▶ [How to complete this task] Would you print the records below from the first line through the line containing "left elbow: (444, 188)", skipping the pictures?

▶ [Listed entries]
<<<<
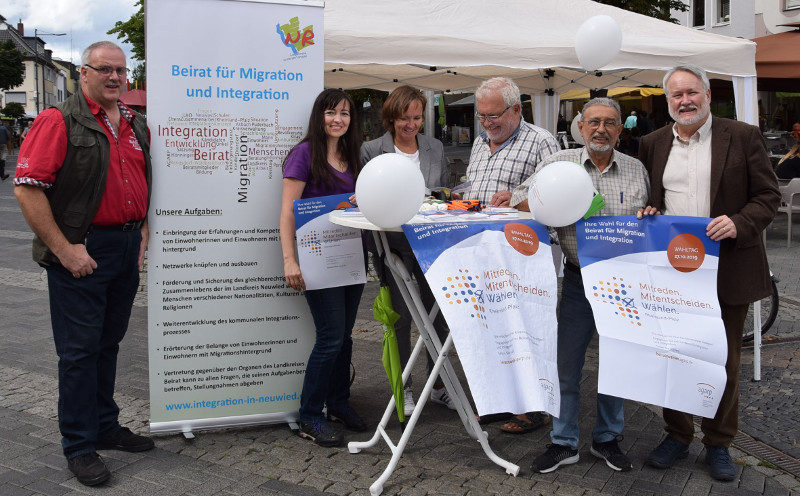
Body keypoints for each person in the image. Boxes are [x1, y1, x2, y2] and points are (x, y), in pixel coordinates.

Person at [13, 41, 154, 487]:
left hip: (124, 248)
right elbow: (27, 187)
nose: (115, 77)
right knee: (78, 353)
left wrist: (142, 228)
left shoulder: (135, 123)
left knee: (108, 344)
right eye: (105, 69)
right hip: (82, 250)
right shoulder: (59, 119)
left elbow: (140, 179)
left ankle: (104, 425)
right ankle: (78, 444)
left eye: (121, 71)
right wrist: (64, 248)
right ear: (84, 73)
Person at [638, 64, 780, 481]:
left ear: (707, 93)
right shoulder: (651, 143)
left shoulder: (743, 136)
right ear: (668, 102)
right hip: (672, 270)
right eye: (676, 95)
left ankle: (718, 442)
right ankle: (677, 434)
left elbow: (768, 196)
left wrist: (740, 221)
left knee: (725, 362)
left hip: (728, 266)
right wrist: (649, 210)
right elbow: (649, 198)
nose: (685, 101)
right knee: (673, 356)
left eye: (691, 92)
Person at [510, 97, 650, 473]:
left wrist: (652, 214)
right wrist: (550, 204)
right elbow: (519, 200)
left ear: (620, 130)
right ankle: (563, 442)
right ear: (580, 127)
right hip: (577, 282)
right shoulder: (558, 165)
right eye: (593, 122)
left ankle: (607, 439)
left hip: (624, 286)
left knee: (618, 365)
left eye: (609, 123)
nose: (600, 129)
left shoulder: (637, 169)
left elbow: (650, 218)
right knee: (565, 365)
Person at [280, 88, 367, 448]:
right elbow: (287, 211)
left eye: (345, 114)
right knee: (330, 338)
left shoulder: (352, 155)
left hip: (351, 257)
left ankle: (339, 403)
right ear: (319, 116)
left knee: (344, 338)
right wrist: (289, 259)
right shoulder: (303, 154)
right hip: (318, 259)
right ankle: (310, 417)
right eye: (331, 112)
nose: (338, 120)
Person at [361, 85, 454, 415]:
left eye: (416, 118)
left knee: (438, 316)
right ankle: (404, 387)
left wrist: (441, 194)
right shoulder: (372, 150)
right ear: (391, 118)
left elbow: (444, 188)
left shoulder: (434, 147)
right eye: (404, 118)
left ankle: (439, 385)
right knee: (399, 319)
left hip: (431, 242)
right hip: (393, 245)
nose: (411, 125)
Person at [465, 77, 559, 207]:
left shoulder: (541, 141)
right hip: (475, 225)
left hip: (516, 227)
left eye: (493, 116)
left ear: (516, 109)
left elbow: (556, 199)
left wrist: (517, 202)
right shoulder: (479, 141)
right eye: (481, 116)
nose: (487, 123)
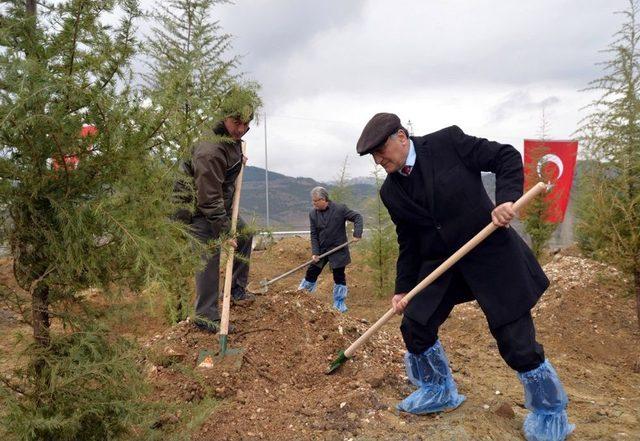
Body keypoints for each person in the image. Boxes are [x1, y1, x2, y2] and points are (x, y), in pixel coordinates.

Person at [356, 113, 574, 441]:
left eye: (380, 150)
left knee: (516, 342)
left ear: (401, 137)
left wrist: (505, 200)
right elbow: (409, 242)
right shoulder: (391, 192)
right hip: (442, 264)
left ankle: (548, 411)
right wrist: (403, 290)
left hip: (489, 252)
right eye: (372, 156)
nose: (378, 160)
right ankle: (438, 390)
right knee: (415, 324)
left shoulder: (447, 143)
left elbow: (505, 156)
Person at [188, 101, 256, 333]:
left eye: (246, 124)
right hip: (197, 208)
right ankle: (205, 316)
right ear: (224, 116)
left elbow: (227, 160)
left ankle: (236, 289)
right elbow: (207, 198)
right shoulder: (210, 149)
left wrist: (237, 162)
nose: (241, 129)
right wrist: (225, 232)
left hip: (218, 205)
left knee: (245, 235)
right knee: (209, 254)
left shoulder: (231, 139)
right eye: (237, 123)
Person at [297, 187, 363, 313]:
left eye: (316, 201)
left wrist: (357, 233)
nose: (314, 204)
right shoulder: (313, 214)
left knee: (339, 276)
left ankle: (339, 304)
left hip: (338, 249)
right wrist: (315, 252)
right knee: (312, 272)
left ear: (323, 199)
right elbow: (314, 234)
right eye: (313, 201)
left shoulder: (340, 209)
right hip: (322, 250)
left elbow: (358, 217)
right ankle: (301, 296)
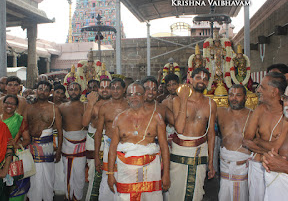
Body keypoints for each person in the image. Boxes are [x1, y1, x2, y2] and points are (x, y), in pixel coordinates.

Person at [108, 83, 170, 200]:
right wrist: (110, 174)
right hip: (126, 171)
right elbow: (112, 148)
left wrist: (166, 173)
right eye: (130, 94)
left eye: (137, 94)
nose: (134, 97)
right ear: (126, 97)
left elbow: (164, 146)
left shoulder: (156, 117)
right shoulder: (119, 119)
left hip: (151, 170)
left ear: (144, 95)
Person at [168, 67, 217, 201]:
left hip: (199, 152)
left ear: (208, 82)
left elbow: (211, 134)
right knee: (175, 191)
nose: (202, 81)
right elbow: (179, 129)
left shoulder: (211, 104)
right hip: (179, 151)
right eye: (198, 78)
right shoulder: (177, 100)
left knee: (197, 192)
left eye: (205, 79)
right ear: (190, 78)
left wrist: (211, 162)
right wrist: (184, 99)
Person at [243, 72, 287, 201]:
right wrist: (271, 152)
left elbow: (277, 148)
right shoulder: (260, 110)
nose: (258, 90)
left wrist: (257, 141)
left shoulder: (286, 114)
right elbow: (246, 140)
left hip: (281, 173)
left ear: (274, 92)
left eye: (262, 87)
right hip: (257, 166)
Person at [25, 81, 62, 201]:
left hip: (47, 147)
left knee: (48, 177)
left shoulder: (54, 108)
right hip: (30, 147)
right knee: (32, 177)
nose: (42, 92)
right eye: (40, 89)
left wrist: (59, 150)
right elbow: (23, 127)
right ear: (36, 90)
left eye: (46, 90)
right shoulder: (28, 106)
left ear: (50, 92)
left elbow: (60, 131)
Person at [94, 78, 129, 201]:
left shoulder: (130, 105)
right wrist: (97, 156)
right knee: (107, 178)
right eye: (112, 88)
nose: (115, 91)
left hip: (127, 149)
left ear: (124, 89)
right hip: (109, 148)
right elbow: (98, 133)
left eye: (118, 88)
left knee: (126, 178)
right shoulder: (104, 107)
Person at [217, 84, 252, 201]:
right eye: (231, 94)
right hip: (225, 163)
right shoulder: (220, 112)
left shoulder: (253, 115)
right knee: (224, 195)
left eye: (238, 95)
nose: (234, 98)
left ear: (245, 97)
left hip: (243, 164)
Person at [82, 78, 111, 201]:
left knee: (111, 172)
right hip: (94, 141)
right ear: (98, 89)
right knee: (94, 173)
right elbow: (84, 123)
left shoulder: (118, 104)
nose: (104, 90)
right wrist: (90, 104)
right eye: (102, 87)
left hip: (111, 141)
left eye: (107, 87)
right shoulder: (93, 105)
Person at [0, 94, 31, 201]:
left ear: (16, 107)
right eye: (7, 102)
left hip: (14, 159)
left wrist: (17, 145)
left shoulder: (20, 120)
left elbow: (27, 139)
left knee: (15, 189)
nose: (9, 105)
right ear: (2, 104)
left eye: (13, 104)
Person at [59, 82, 87, 201]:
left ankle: (78, 197)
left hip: (82, 143)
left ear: (80, 92)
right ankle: (68, 196)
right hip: (67, 144)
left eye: (76, 89)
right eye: (71, 89)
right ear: (67, 91)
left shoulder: (86, 106)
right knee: (67, 173)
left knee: (80, 174)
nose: (73, 91)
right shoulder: (62, 107)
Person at [262, 86, 288, 200]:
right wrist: (269, 159)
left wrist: (285, 167)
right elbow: (275, 150)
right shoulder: (286, 121)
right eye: (286, 98)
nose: (287, 104)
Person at [52, 84, 67, 195]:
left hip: (61, 136)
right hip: (47, 137)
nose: (59, 95)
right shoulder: (47, 104)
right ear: (53, 91)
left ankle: (59, 189)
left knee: (59, 163)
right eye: (57, 92)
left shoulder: (65, 106)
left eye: (62, 93)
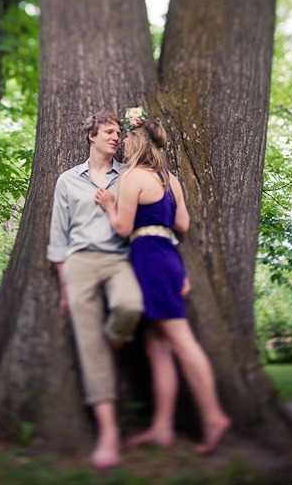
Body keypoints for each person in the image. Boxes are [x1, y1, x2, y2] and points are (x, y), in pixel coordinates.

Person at [95, 106, 231, 455]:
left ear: (137, 143)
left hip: (149, 259)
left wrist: (110, 206)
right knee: (157, 347)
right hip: (168, 257)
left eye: (126, 139)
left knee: (181, 342)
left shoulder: (131, 177)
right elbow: (182, 225)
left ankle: (214, 416)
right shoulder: (171, 179)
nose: (122, 144)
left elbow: (124, 228)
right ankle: (162, 426)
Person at [47, 110, 144, 469]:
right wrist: (63, 290)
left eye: (119, 132)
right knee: (89, 351)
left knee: (131, 306)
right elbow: (58, 238)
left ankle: (106, 347)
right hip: (79, 264)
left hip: (120, 260)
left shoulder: (128, 177)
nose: (116, 137)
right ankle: (108, 434)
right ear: (91, 135)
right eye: (109, 131)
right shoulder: (68, 181)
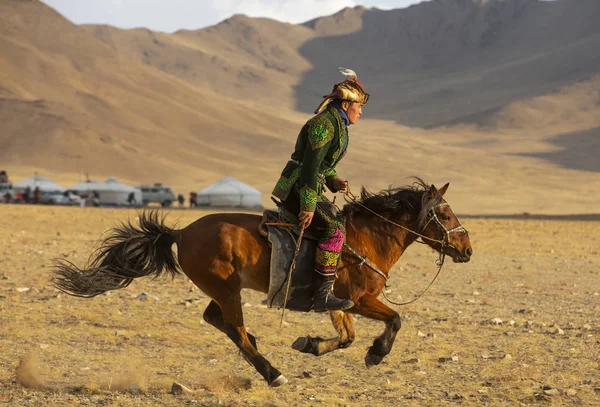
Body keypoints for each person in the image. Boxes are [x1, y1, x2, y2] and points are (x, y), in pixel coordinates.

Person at [272, 67, 369, 312]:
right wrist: (307, 206)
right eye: (359, 106)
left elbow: (323, 165)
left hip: (309, 184)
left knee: (339, 220)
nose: (361, 112)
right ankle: (321, 295)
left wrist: (333, 180)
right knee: (334, 230)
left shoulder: (338, 124)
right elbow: (309, 167)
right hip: (298, 187)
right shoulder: (324, 125)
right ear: (346, 104)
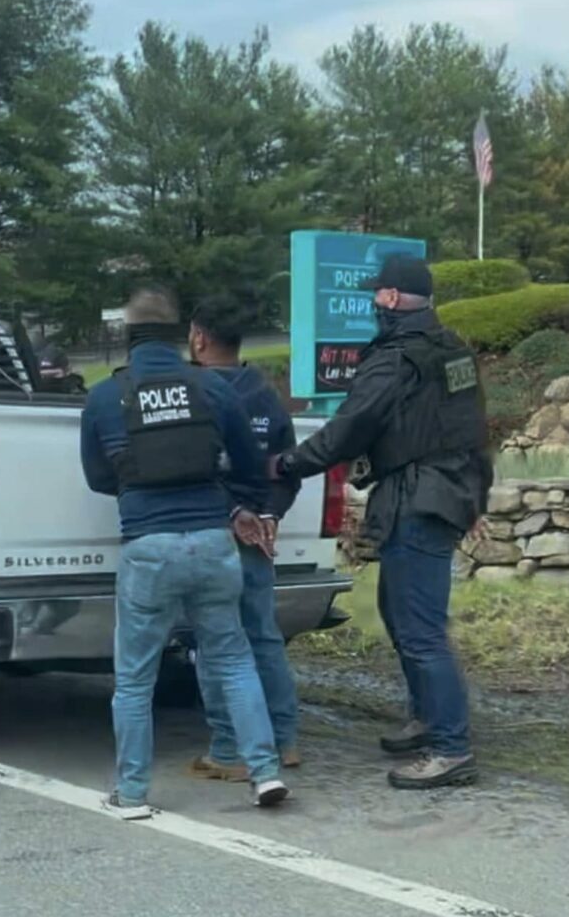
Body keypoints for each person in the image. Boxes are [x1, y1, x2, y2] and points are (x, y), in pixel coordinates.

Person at [271, 254, 492, 790]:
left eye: (378, 295)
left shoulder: (396, 359)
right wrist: (477, 497)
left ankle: (450, 748)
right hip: (447, 492)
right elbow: (470, 427)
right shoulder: (452, 350)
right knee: (400, 614)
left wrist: (289, 464)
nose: (374, 302)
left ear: (390, 298)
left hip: (419, 500)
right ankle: (427, 719)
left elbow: (350, 427)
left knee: (419, 629)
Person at [80, 286, 289, 818]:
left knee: (134, 679)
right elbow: (248, 463)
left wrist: (139, 489)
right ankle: (264, 773)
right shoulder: (211, 388)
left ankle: (130, 795)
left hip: (149, 546)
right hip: (212, 545)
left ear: (127, 339)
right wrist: (238, 503)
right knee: (234, 659)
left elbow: (97, 475)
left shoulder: (106, 396)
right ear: (181, 338)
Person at [187, 295, 302, 780]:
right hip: (258, 535)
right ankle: (285, 738)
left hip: (212, 530)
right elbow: (286, 466)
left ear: (198, 339)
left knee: (216, 642)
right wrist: (269, 513)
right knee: (263, 636)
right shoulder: (264, 393)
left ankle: (226, 747)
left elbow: (189, 466)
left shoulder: (194, 391)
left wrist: (233, 511)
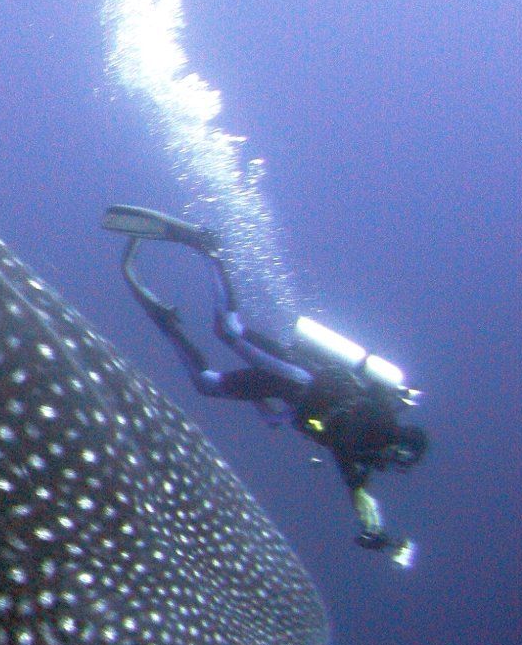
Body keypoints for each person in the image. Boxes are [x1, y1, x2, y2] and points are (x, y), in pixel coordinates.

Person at [101, 205, 427, 565]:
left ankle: (160, 316)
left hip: (287, 398)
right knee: (230, 331)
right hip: (299, 379)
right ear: (401, 445)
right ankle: (207, 248)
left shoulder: (362, 454)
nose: (393, 463)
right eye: (400, 458)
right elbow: (356, 459)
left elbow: (359, 493)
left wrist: (379, 535)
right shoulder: (380, 421)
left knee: (205, 383)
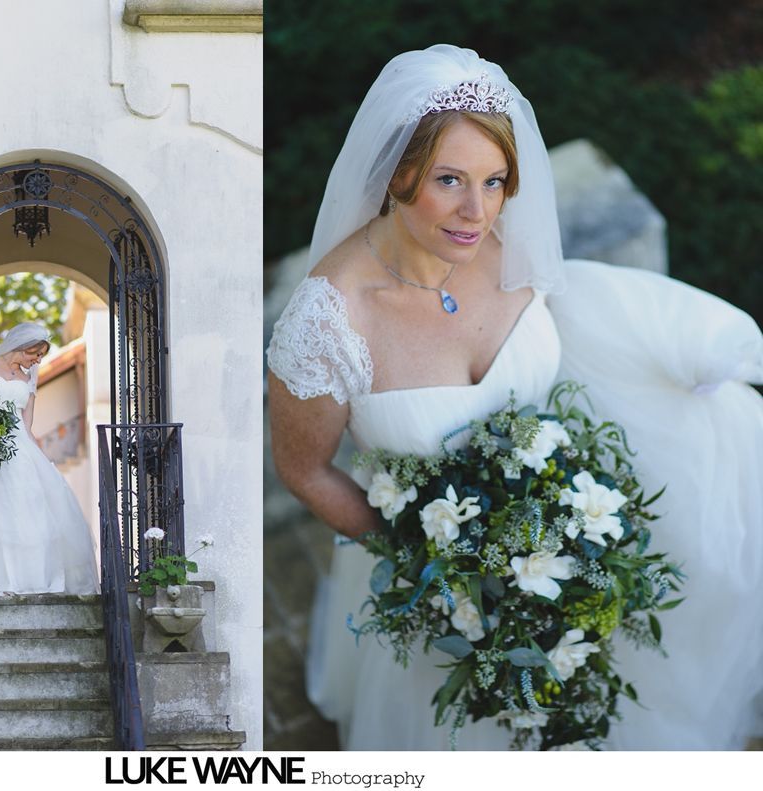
>>>>
▶ [Task result]
Body keypoints for each person in the image. Boxes are [x1, y1, x2, y2] and points are (x, y), in pixel coordinates.

Person at [13, 41, 154, 487]:
left hip: (124, 248)
right elbow: (27, 187)
nose: (115, 77)
right knee: (78, 353)
left wrist: (142, 228)
left shoulder: (135, 123)
left knee: (108, 344)
right eye: (105, 69)
right hip: (82, 250)
right shoulder: (59, 119)
left elbow: (140, 179)
left ankle: (104, 425)
right ankle: (78, 444)
left eye: (121, 71)
right wrist: (64, 248)
right ear: (84, 73)
Person at [638, 64, 780, 481]:
left ear: (707, 93)
right shoulder: (651, 143)
left shoulder: (743, 136)
right ear: (668, 102)
right hip: (672, 270)
right eye: (676, 95)
left ankle: (718, 442)
right ankle: (677, 434)
left elbow: (768, 196)
left wrist: (740, 221)
left knee: (725, 362)
left hip: (728, 266)
right wrist: (649, 210)
right elbow: (649, 198)
nose: (685, 101)
right knee: (673, 356)
left eye: (691, 92)
Person at [510, 97, 650, 473]:
left wrist: (652, 214)
right wrist: (550, 204)
right elbow: (519, 200)
left ear: (620, 130)
right ankle: (563, 442)
right ear: (580, 127)
right hip: (577, 282)
right shoulder: (558, 165)
right eye: (593, 122)
left ankle: (607, 439)
left hip: (624, 286)
left knee: (618, 365)
left eye: (609, 123)
nose: (600, 129)
left shoulder: (637, 169)
left elbow: (650, 218)
right knee: (565, 365)
Person at [280, 88, 367, 448]:
right elbow: (287, 211)
left eye: (345, 114)
right knee: (330, 338)
left shoulder: (352, 155)
left hip: (351, 257)
left ankle: (339, 403)
right ear: (319, 116)
left knee: (344, 338)
right wrist: (289, 259)
right shoulder: (303, 154)
right hip: (318, 259)
right ankle: (310, 417)
right eye: (331, 112)
nose: (338, 120)
Person at [361, 85, 454, 415]:
left eye: (416, 118)
left knee: (438, 316)
right ankle: (404, 387)
left wrist: (441, 194)
right shoulder: (372, 150)
right ear: (391, 118)
left elbow: (444, 188)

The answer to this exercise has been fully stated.